Ces actions ont également permis, dans la mesure du possible, d’éviter ou de restreindre les effets indésirables du confinement (nous l’évoquions dans la newsletter du mois de mai) : l’isolement social, le déconditionnement physique ou encore la désadaptation psychomotrice.

Nous pouvons citer pêle-mêle quelques-unes de ces actions que nous avons pu observer : installation de Skype sur des tablettes, nouvelle organisation des plannings, renforcement des activités et des accompagnements individuels, création d’un lien encore plus fort avec les familles et les résidents pour être relai des nouvelles, embauche de renforts à temps plein, etc. Ce sont autant d’activités de créations ou de reconfigurations du quotidien qui ont démontré la souplesse et la capacité d’adaptation de ces organisations afin de maintenir, coûte que coûte, la cohérence et le sens de l’accompagnement.

Ce n’est pas rien et cela nous pousse à évoquer la suite, de quoi demain sera-t-il fait ? La résilience propose de poursuivre un nouveau développement après la crise. Trois voies majeures s’ouvrent devant nous : un effondrement dans l’incapacité à faire face (scénario noir), un retour à l’état antérieur (scénario gris) ou un rebond vers une réinvention grâce aux acquis de la crise (scénario vert). Que choisissons-nous ?
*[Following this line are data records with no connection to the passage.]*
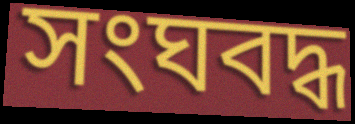
সংঘবদ্ধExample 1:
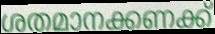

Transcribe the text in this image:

ശതമാനക്കണക്ക്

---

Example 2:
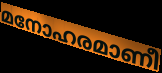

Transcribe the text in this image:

മനോഹരമാണീ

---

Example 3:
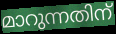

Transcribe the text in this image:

മാറുന്നതിന്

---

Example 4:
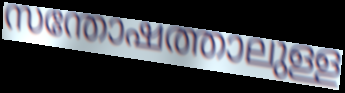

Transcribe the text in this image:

സന്തോഷത്താലുള്ള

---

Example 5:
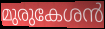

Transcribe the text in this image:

മുരുകേശൻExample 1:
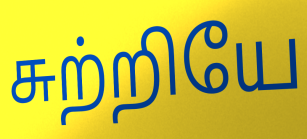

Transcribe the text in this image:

சுற்றியே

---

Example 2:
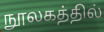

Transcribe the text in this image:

நூலகத்தில்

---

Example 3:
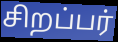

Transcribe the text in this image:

சிறப்பர்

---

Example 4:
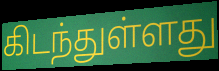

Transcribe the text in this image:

கிடந்துள்ளது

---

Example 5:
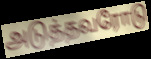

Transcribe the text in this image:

அடுத்தவரோடு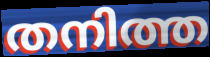
തനിത്തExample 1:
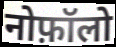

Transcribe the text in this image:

नोफ़ॉलो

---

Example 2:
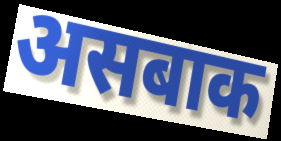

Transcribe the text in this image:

असबाक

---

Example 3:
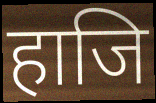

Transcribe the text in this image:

हाजि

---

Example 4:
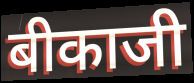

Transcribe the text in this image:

बीकाजी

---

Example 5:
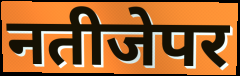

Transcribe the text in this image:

नतीजेपर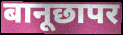
बानूछापरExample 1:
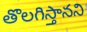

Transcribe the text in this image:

తొలగిస్తానని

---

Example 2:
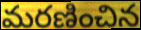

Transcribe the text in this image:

మరణించిన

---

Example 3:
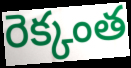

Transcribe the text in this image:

రెక్కంత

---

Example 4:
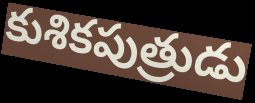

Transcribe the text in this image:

కుశికపుత్రుడు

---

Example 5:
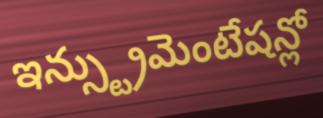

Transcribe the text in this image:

ఇన్స్ట్రుమెంటేషన్లోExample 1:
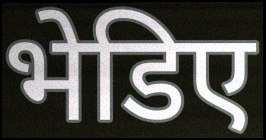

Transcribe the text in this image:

भेडिए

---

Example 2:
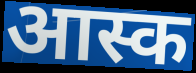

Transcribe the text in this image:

आस्क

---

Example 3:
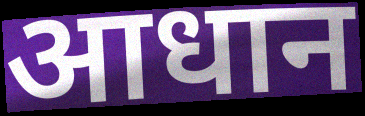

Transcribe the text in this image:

आधान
RÉFÉRENCES BIBLIOGRAPHIQUES

1 CYRULNIK B., Les vilains petits canards (2001), Le murmure des fantômes (2003), Parler d’amour au bord du gouffre (2004), Paris, Odile Jacob.
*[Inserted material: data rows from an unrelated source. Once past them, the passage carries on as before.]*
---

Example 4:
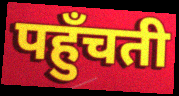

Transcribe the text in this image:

पहुँचती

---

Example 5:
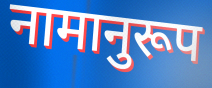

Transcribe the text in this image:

नामानुरूप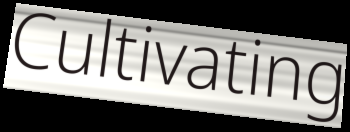
CultivatingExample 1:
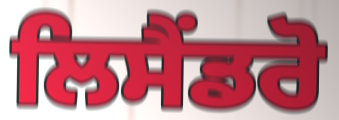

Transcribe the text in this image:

ਲਿਸੈਂਡਰੋ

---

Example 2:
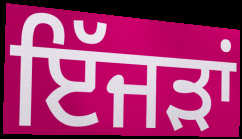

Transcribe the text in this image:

ਇੱਜੜਾਂ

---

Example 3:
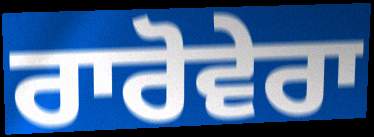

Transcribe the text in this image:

ਰਾਰੋਵੇਰਾ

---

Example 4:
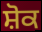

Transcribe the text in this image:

ਸ਼ੋਕ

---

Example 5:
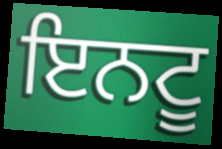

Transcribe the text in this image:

ਇਨਟੂ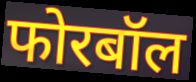
फोरबॉल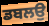
ਡਬਲਉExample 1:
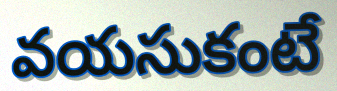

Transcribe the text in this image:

వయసుకంటే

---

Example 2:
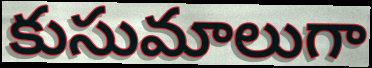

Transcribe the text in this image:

కుసుమాలుగా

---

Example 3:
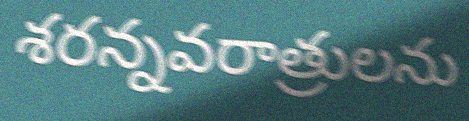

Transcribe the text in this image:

శరన్నవరాత్రులను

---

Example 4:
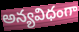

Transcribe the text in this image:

అన్యవిధంగా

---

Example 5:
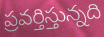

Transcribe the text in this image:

ప్రవర్తిస్తున్నది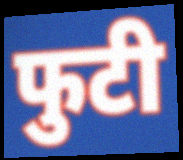
फुटीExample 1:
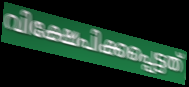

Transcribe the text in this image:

വിക്ഷേപിക്കപ്പെട്ടത്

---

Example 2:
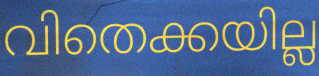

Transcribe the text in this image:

വിതെക്കയില്ല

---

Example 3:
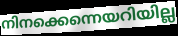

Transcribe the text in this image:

നിനക്കെന്നെയറിയില്ല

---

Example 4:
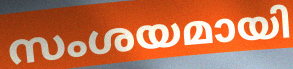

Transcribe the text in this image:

2 KONINCKX G. et TENEAU G., Résilience Organisationnelle – Rebondir face aux turbulences (2010), Manager RH, De Boeck Supérieur.

3 Mc MANUS S., Organisational resilience in New Zealand (2008), Ph.D. thesis, Univ. of Canterbury, Christchurch, New-Zealand.

4 GUCCIARDI D. F., Crane, M., NTOUMANIS N., PARKER S. K., THØGERSEN‐NTOUMANI C., DUCKER K. J., … & TEMBY P., The emergence of team resilience: A multilevel conceptual model of facilitating factors (2018), Journal of Occupational and Organizational Psychology, 91(4), 729-768.

5 PRAYAG G., CHOWDHURY M., SPECTOR S. & ORCHISTON C., Organizational resilience and financial performance (2018). Annals of Tourism Research, 73(C), 193-196.